Their letter, posted online in September 2023, led to a storm of debate on social media. The authors wrote commentary to explain their objections in greater detail. It appeared in Nature Neuroscience magazine last month.
Dr. Tononi and his colleagues responded with a retort in the journal. The concerning letters of IIT “had a lot of enthusiasm and little fact,” they wrote, and the new commentary “attempts damage control by adding a veneer of Polish and the philosophy of science.”
In the meantime, Cogitate Consortium Paper was still going on through peer review. When it finally came out on Wednesday, it continued to draw divided opinions.
Anil Seth, a neuroscientist at the University of Sussex, was impressed by the scale of the study and the discovery of shortcomings in each theory. “I'm happy to see that,” he said. “That's an incredible job.”
However, concerning critics of ITT were in their first opinion. The experiment was not a test for either test, as Joel Snyder, a psychologist at the University of Nevada in Las Vegas, argued that the predictions made by each team could have been generated from other theories.
“It's going to cause confusion,” Dr. Snyder said.
In the email, Dr.

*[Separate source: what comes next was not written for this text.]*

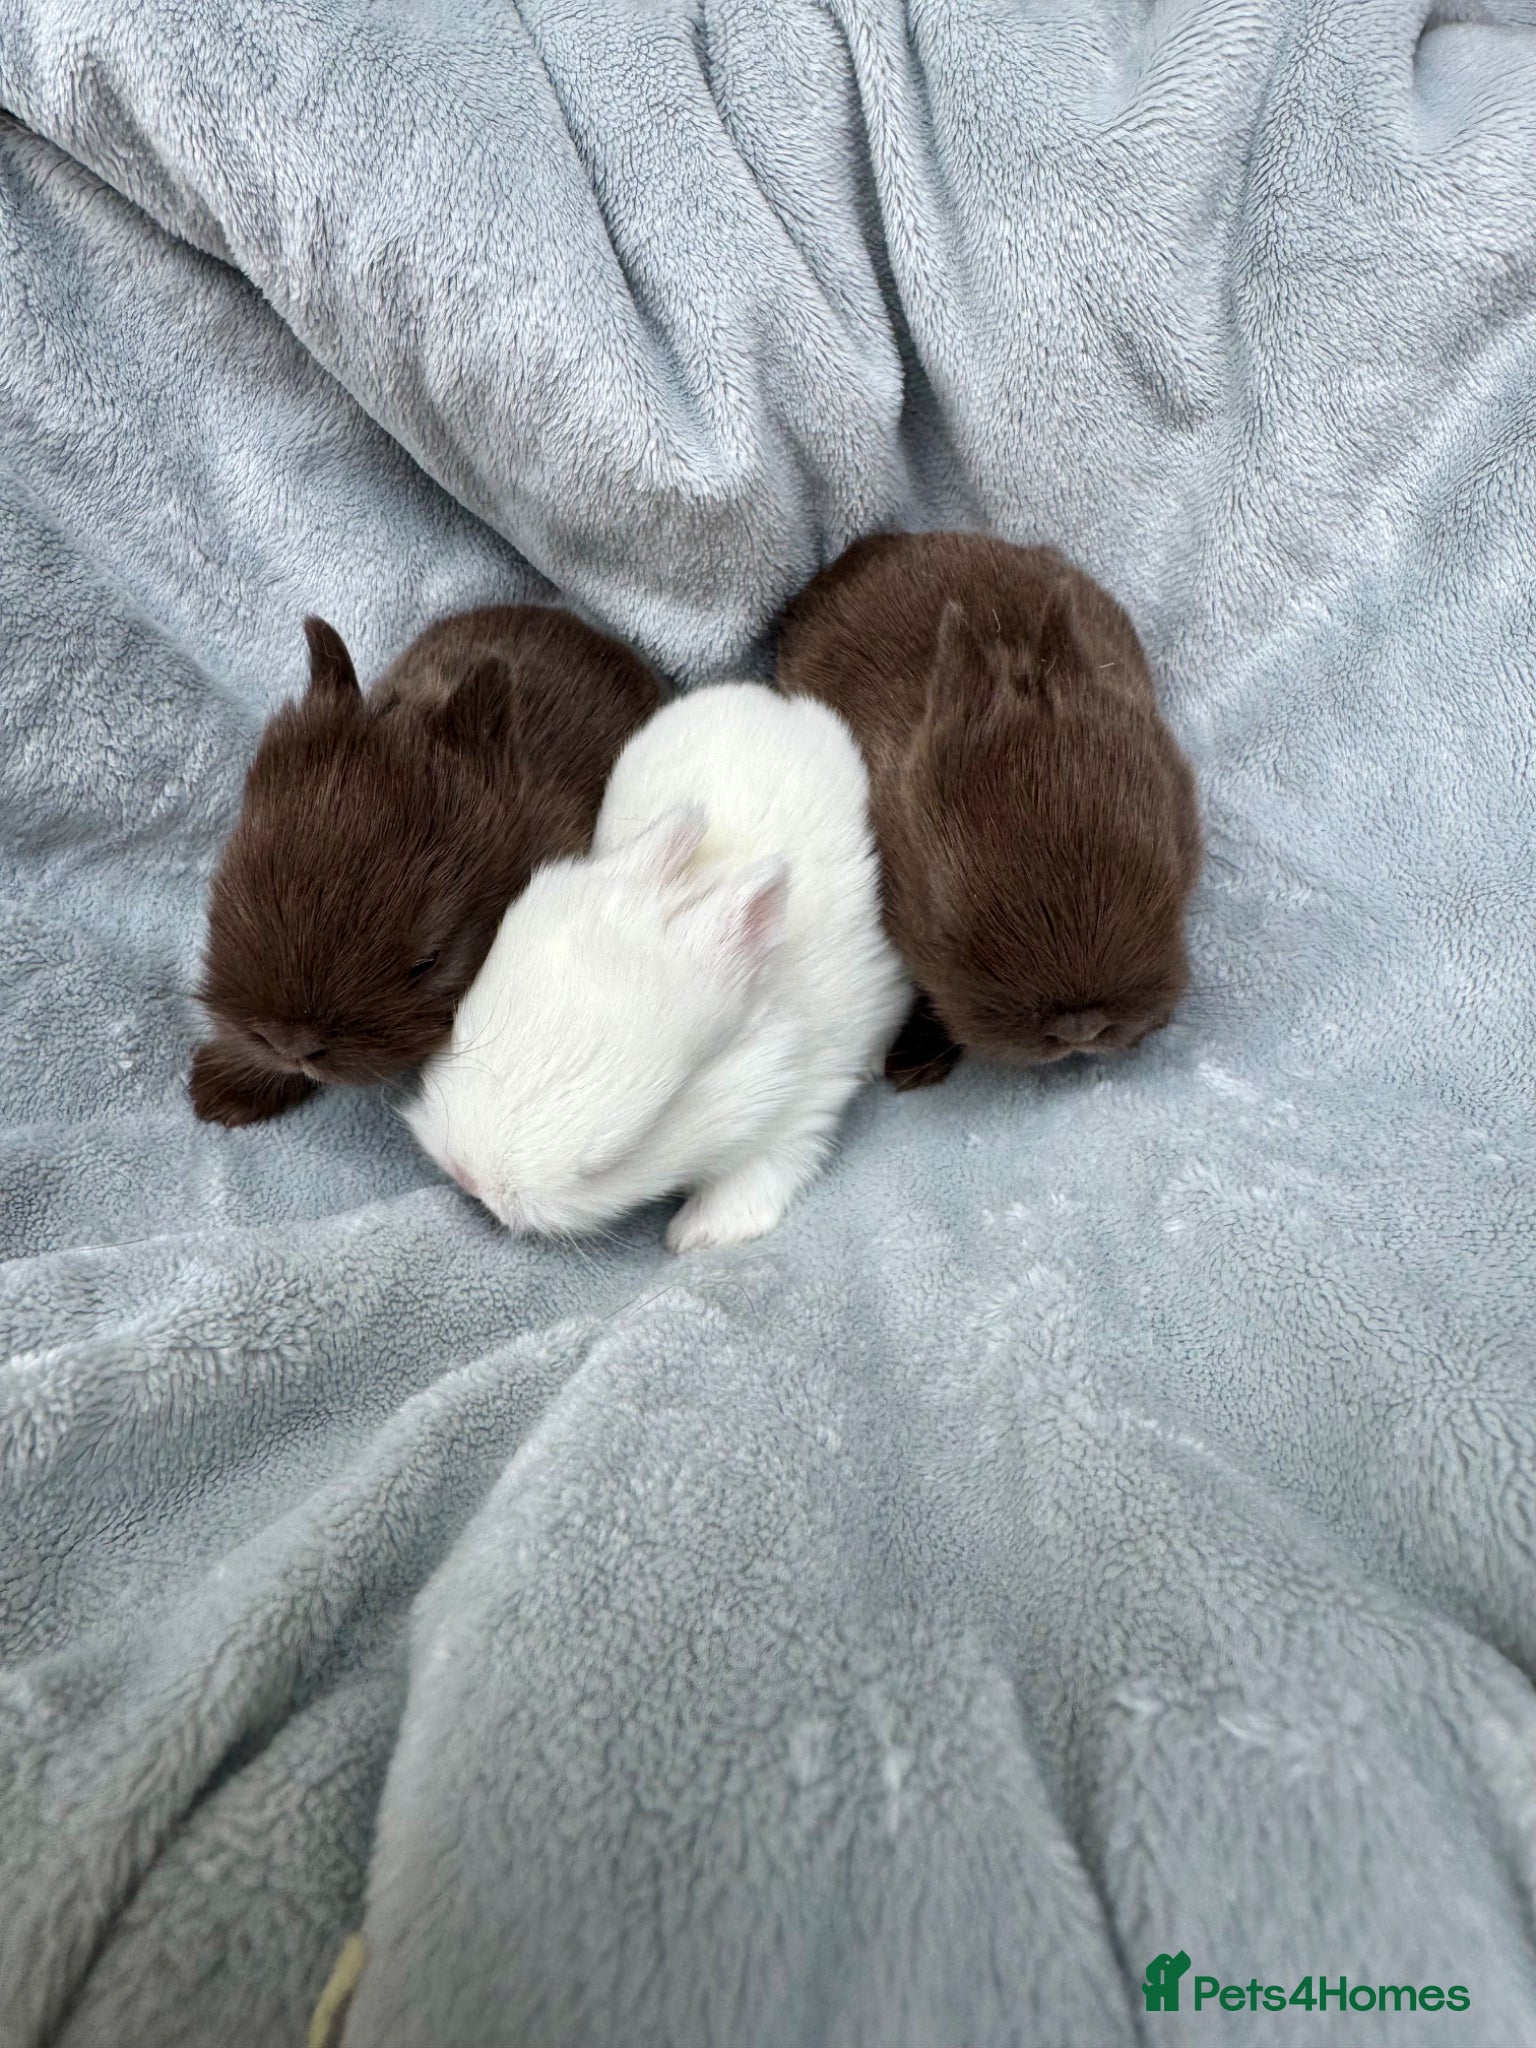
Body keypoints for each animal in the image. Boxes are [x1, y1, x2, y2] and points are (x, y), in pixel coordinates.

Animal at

Lau observed that new research does not seem to narrow down the long list of consciousness theory. “Recent discussions have made me not the impression that these issues have done anything to the theory,” he wrote.
But Dr. Seth still saw the value of pitting opposing theories against each other, even if scientists were not led to kill their ideas. “The best thing we can expect from a successful hostile collaboration is that others may change their minds,” he said.